→ Text shown
--

Search engines have become a standard tool for locating information that the name of the most common one is now a stand-in for the very act of searching — hence “googling” something. Yet the vastness of information available via search engines can be a hindrance when querying specifics such as searching for scientific concepts and research. Returning useful and relevant results while not missing novel pieces of information is a challenging balance, but new tools and design capabilities are improving the process.

Scientific researchers know this challenge all too well, and without the right tools, it can be harder to find relevant publications and materials. Return results that are too broad, and you can’t find what really matters. Return answers that are too narrowly focused, and you may miss an important new idea.

Determining the sweet spot for scientific research can be challenging, but fortunately it’s not out of reach.

Recall vs. precision in search engines

To understand scientific searching, it’s first important to understand the ways that search engines function. Google, for example, prioritizes recall. Put another way, it maximizes the number of answers that can potentially be returned for a query. There is no concern that the user needs to review every possible answer, and the technology attempts to rank the results by relevance so that the most valuable information to the user is at the top of the results page.

Conversely, other search engines can prioritize precision, which maximizes the most relevant answers for a given query. This type of searching is akin to using a library’s catalog search: there is an established set of results with numerous fields for search specification, such as title, author, and date. Maximizing precision can increase your chances of getting a manageable result set, but it also increases the possibility of missing something that falls just outside the tuning of the precision search.

--

→ Written tasks
(A) Answer these questions using the text on search engines, one per line:
(i) What does Google prioritize?
(ii) What kind of search is precision searching compared to?
(iii) Which fields for search specification are named?
(B) Translate this sentence from the text on search engines into Spanish: "Determining the sweet spot for scientific research can be challenging, but fortunately it’s not out of reach."
(C) Reproduce everything in the text on search engines from "Scientific researchers know" down to "out of reach.".
Use only the text on search engines, with no outside knowledge.

→ Supplied material
--

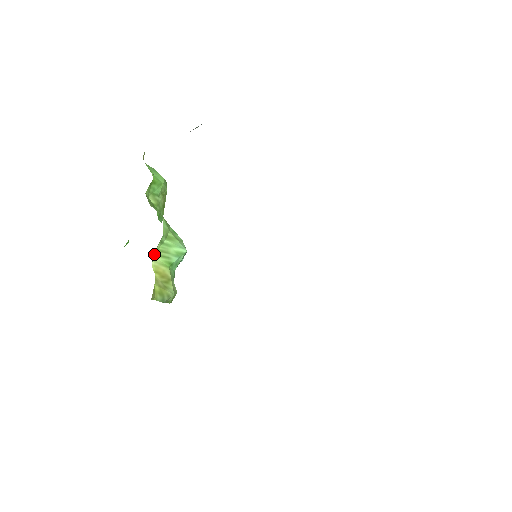
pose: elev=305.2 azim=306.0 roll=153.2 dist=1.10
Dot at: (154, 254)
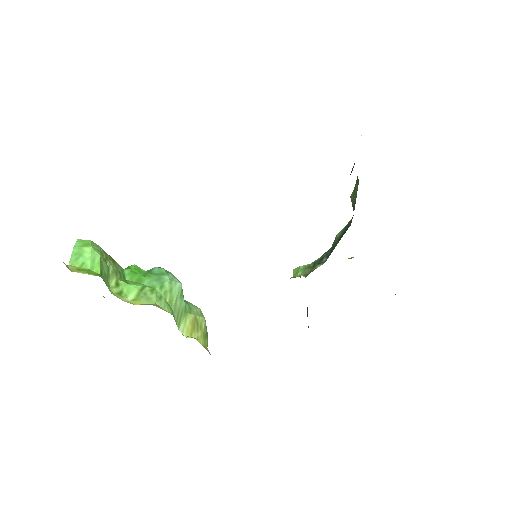
Dot at: occluded
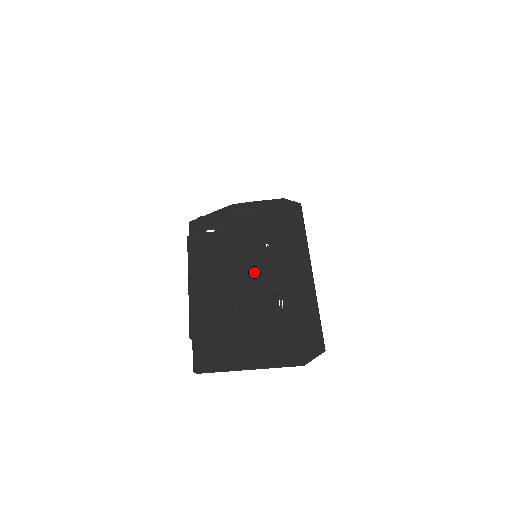
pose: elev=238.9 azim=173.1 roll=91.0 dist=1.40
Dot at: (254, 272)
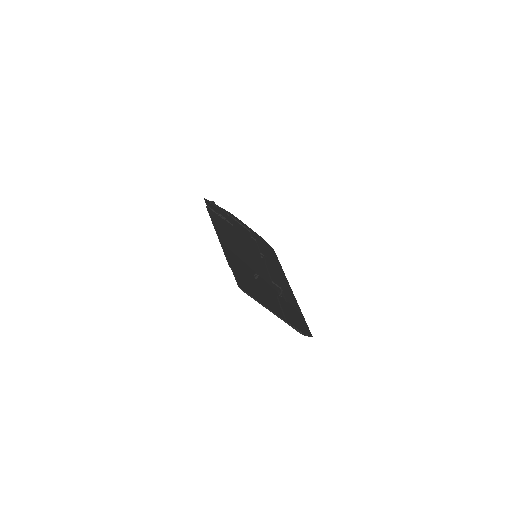
Dot at: (258, 264)
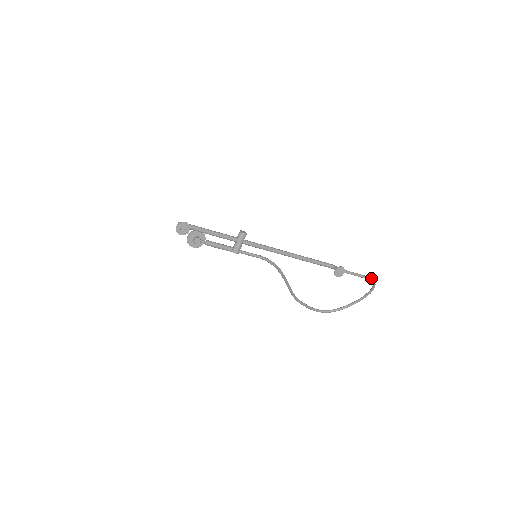
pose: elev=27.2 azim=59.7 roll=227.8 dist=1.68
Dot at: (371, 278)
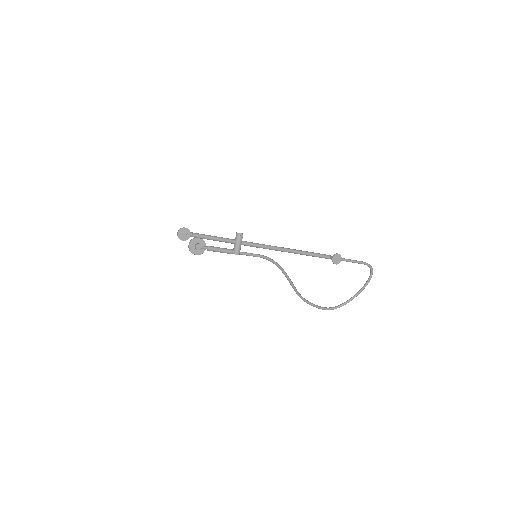
Dot at: (367, 263)
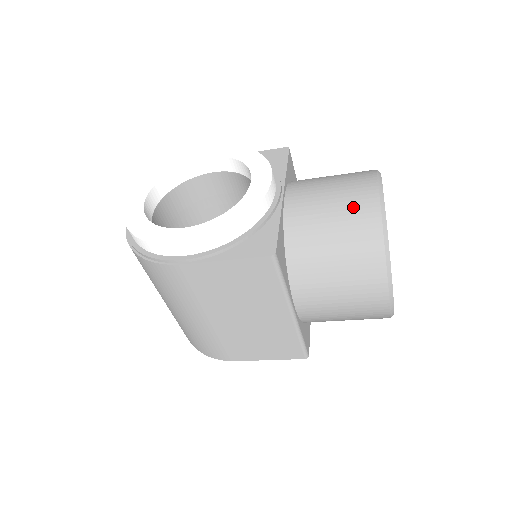
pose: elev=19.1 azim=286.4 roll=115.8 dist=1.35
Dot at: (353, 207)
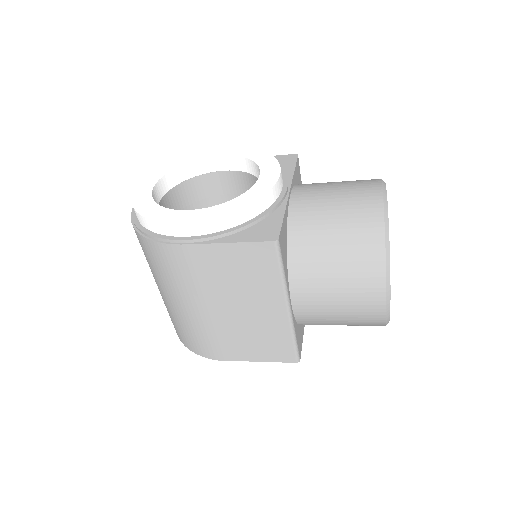
Dot at: (357, 206)
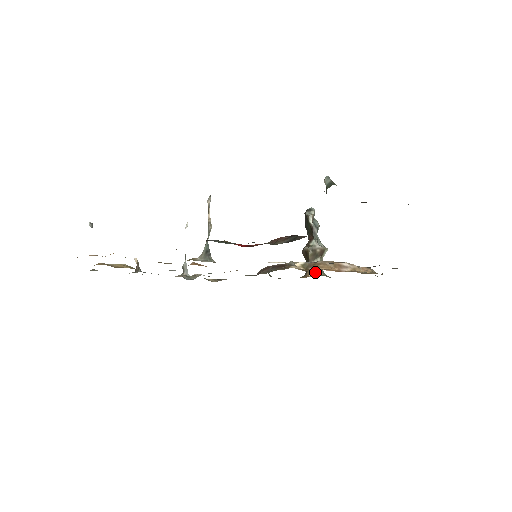
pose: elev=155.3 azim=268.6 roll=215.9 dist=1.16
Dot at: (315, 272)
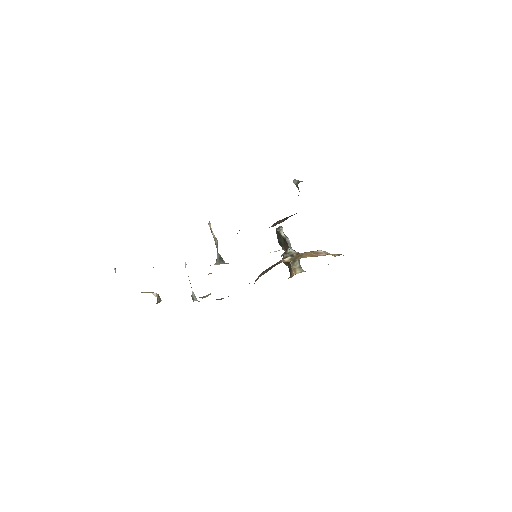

--

→ Answer set
(A)
(i) Recall
(ii) A library's catalog search
(iii) Title, author, and date

(B) Determinar el punto óptimo para la investigación científica puede ser difícil, pero afortunadamente no está fuera de alcance.

(C)
Scientific researchers know this challenge all too well, and without the right tools, it can be harder to find relevant publications and materials. Return results that are too broad, and you can’t find what really matters. Return answers that are too narrowly focused, and you may miss an important new idea.

Determining the sweet spot for scientific research can be challenging, but fortunately it’s not out of reach.